→ ACTIVITIES
1: In the book recommendations, rewrite the paragraph beginning "If you’ve not yet read Little Black Book" as a short bulleted list that keeps its main facts.
2: Take the book recommendations further, picking up after the final sentence of the paragraph about Bella Mackie's novel.

→ READING TEXT
Where would we be without the inescapable genius that is Lisa Taddeo? This June, the author of Three Women brings us her first novel, Animal. Fans of Taddeo’s honest, unflinching tone will love the story of Joan, who watches her partner commit a horrific act of violence and flees New York to find solace and recover. In Animal, Taddeo touches on many of the same themes as TW, including the intricacies of feminine desire and the strength of female rage, while also showing off an excellent knack for page-turning fiction. A truly captivating debut.

Animal by Lida Taddeo will be released on 24th June. Pre-order the book here.


by Otegha Uwagba

If you’ve not yet read Little Black Book and Whites, please, stop what you’re doing and get to a bookshop, stat. Otegha Uwagba is a wonderfully deft interrogator of everything from interracial dynamics to how we succeed as working women; her books act as manuals for a modern age. We Need To Talk About Money, out in July, is set to be no different: a blend of memoir and cultural commentary, this unpacks Uwagba’s own relationship with money and explores the topic in a wider way, too, discussing how our finances shape our lives. In short, Uwagba has done it again – another essential read.

We Need To Talk About Money by Otegha Uwagba will be released on 8th July. Pre-order the book here.


Paula Hawkins

This latest thriller from the doyenne of suburban noir should be number one on your shopping list if you’re looking for a good mystery, simmering with malice. The author of The Girl On The Train and Into The Water has achieved literary alchemy with her latest number, which features all the hallmarks of her last successes: unreliable narrators, unbearable tension and terror in the most banal of places. To read this, we recommend you block out an entire weekend – you won’t want to stop once you’ve started.

A Slow Fire Burning by Paula Hawkins will be released on 31st August. Pre-order the book here.


Yan Lianke

Yan Lianke is widely regarded as one of China’s greatest contemporary writers and Hard Like Water, which hits shelves in June, is predicted to become a new future classic. Following the love affair of Ajun and Hongmei during China’s Cultural Revolution, this is a powerful, multi-faceted book that questions everything from marriage to sexual desire, power and the dangers of hubris.

Hard Like Water by Yan Lianke will be released on 3rd June. Pre-order the book here.



by Bella Mackie

Podcaster, journalist, author…it seems there’s very little Bella Mackie can’t do. This summer, she’s releasing her third book (and first novel), How To Kill Your Family. When Grace Bernard discovers her absent, millionaire father has rejected her dying mother’s plea for help, she calmly sets about doing away with his loved ones – before she’s imprisoned for a murder she hasn’t committed. Wonderfully chilling in the most amusing way, this is Killing Eve-style comedy at its finest.

→ RAW DATA

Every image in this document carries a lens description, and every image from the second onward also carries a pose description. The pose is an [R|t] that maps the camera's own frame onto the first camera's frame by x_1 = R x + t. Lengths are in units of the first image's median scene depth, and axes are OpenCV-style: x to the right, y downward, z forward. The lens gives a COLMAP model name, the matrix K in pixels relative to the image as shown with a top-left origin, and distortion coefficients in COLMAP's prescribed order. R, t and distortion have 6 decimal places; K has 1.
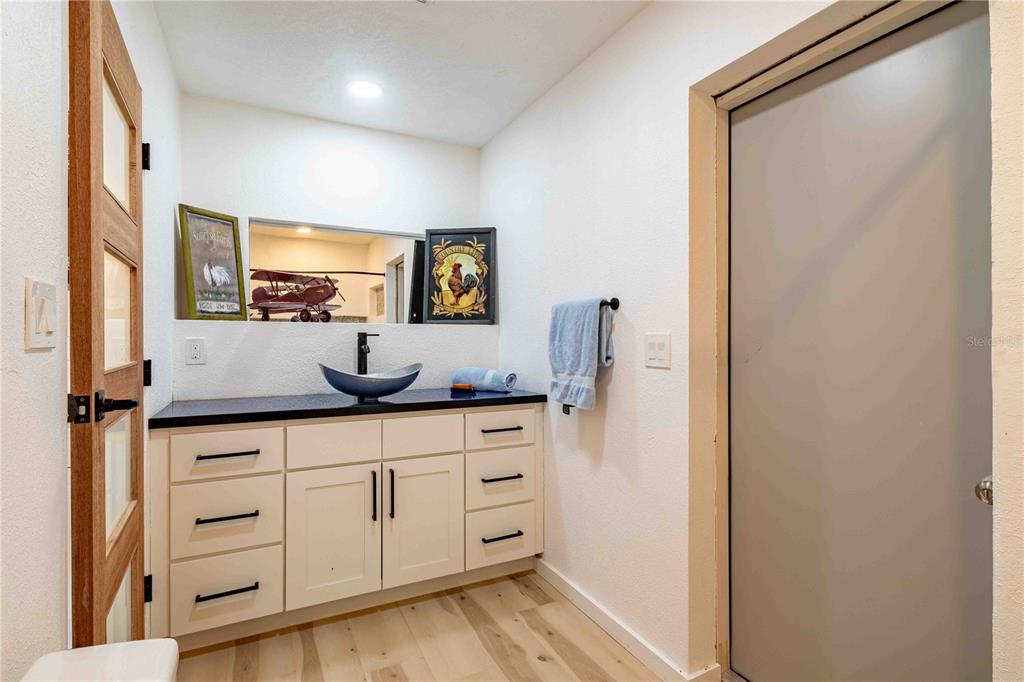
lens RADIAL K [[506.1, 0, 514.4], [0, 506.1, 338.3], [0, 0, 1]] dist [0.016975, -0.009197]
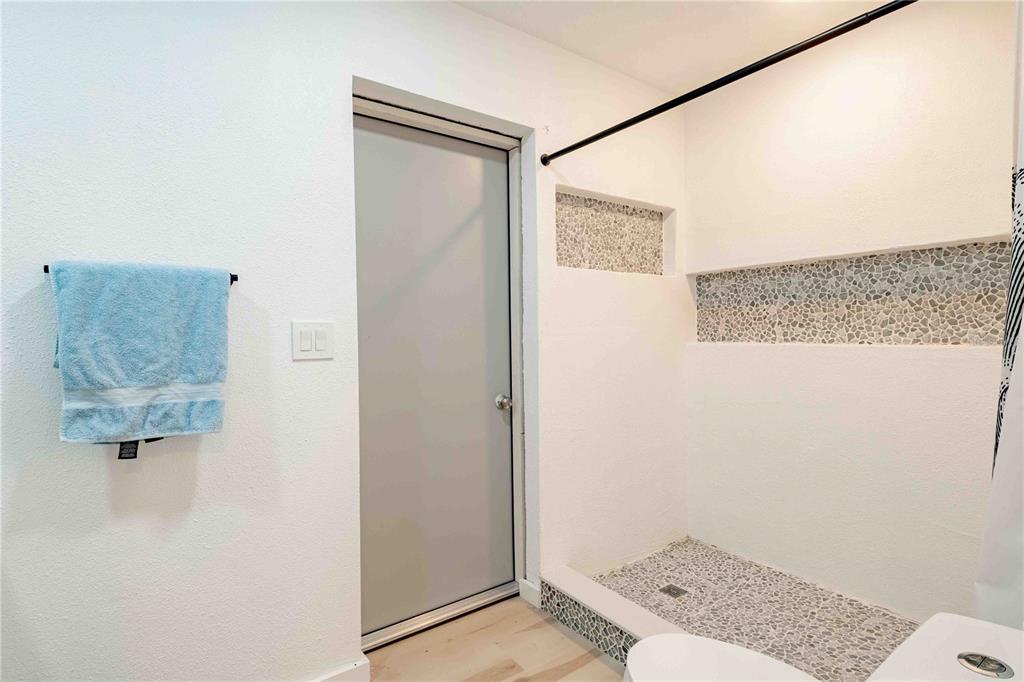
lens RADIAL K [[506.1, 0, 514.4], [0, 506.1, 338.3], [0, 0, 1]] dist [0.016975, -0.009197]
pose [[-0.158478, -0.013056, 0.987276, -0.628864], [0.013957, 0.999783, 0.015462, 0.011303], [-0.987264, 0.016229, -0.158261, 0.762005]]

→ ANSWERS FOR THE TASKS
1:
- Otegha Uwagba is the author of Little Black Book and Whites, and the text urges readers to get them right away.
- She deftly examines subjects ranging from interracial dynamics to how working women succeed, and her books serve as manuals for a modern age.
- Her new book, We Need To Talk About Money, comes out in July.
- It blends memoir and cultural commentary, unpacking her own relationship with money and exploring more broadly how finances shape our lives.
- The text calls it another essential read.

2:
How To Kill Your Family by Bella Mackie will be released on 22nd July. Pre-order the book here.


by Lionel Shriver

It’s pretty obvious that Lionel Shriver doesn’t need an introduction, but the award-winning author of We Need To Talk About Kevin has surpassed even herself with her latest novel, Should We Stay Or Should We Go. The idea sounds thoroughly complicated: a couple, who agree to commit suicide together when they turn 80, have doubts when the time comes; twelve parallel universes follow, each exploring a possible future for the pair, from a hellish retirement home to cryogenic preservation. The result is surprisingly simple: funny and touching, it takes a frank look at ageing – and its unexpected upsides.

Should We Stay Or Should We Go will be released on 10th June. Pre-order the book here.


by Colson Whitehead

The Pulitzer Prize for fiction is somewhat familiar to Colson Whitehead – he’s won the award not once but twice, for The Underground Railroad and The Nickel Boys. Luckily, we have his next novel to look forward to this September. Whitehead has described Harlem Shuffle as a ‘lively heist’ novel set amid the crime syndicates of 1960s New York that follows Ray Carney, a furniture salesman on the small-time take, who is unwittingly involved in a major heist. A family saga with a healthy dose of crime novel action.

Harlem Shuffle by Colson Whitehead will be released on 14th September. Pre-order the book here.


by Amia Srinivasan

There’s one topic on which everyone has an opinion: sex. Are you having it? How much? With whom? What are you into and why? A supposedly private act laden with public and cultural meaning, sex has long been overdue a closer look. Amia Srinivasan provides that and more with The Right To Sex, which leaves no stone unturned in its discussion of consent, the gulf between pleasure and ethics and sex’s relationship to gender, class, race and power. A landmark book that rethinks the entire conversation.

The Right To Sex by Amia Srinivasan will be released on 19th August. Pre-order the book here.


by Michaela Coel

A powerful manifesto on speaking your truth and owning your differences, Misfits – the debut from the BAFTA-winning actor and writer of I May Destroy You and Chewing Gum – is a seminal release this year. Based on her powerful Edinburgh Festival MacTaggart lecture, Coel employs deeply personal anecdotes from her life and career to illustrate her journey to reclaiming her own creativity and power. A call-to-arms for ‘misfits’ everywhere, this is a timely, rousing argument against fitting in.

Misfits by Michaela Coel will be released on 7th September. Pre-order the book here.


by Sally Rooney

Honestly, is there anyone around anymore who has not read and loved Sally Rooney’s books? Her much-awaited new novel is dropping in September and already, it’s picking up some serious hype. The story is classic Rooney: quiet and everyday, but saying so much about human nature. Alice, Felix, Eileen and Simon are young but growing up, making friends, getting together and breaking up. Above all, they worry about the world they live in, what it means and what the future holds. Pre-order it now, because this is the book everyone will be talking about this autumn.

Beautiful World, Where Are You by Sally Rooney will be released on 7th September. Pre-order the book here.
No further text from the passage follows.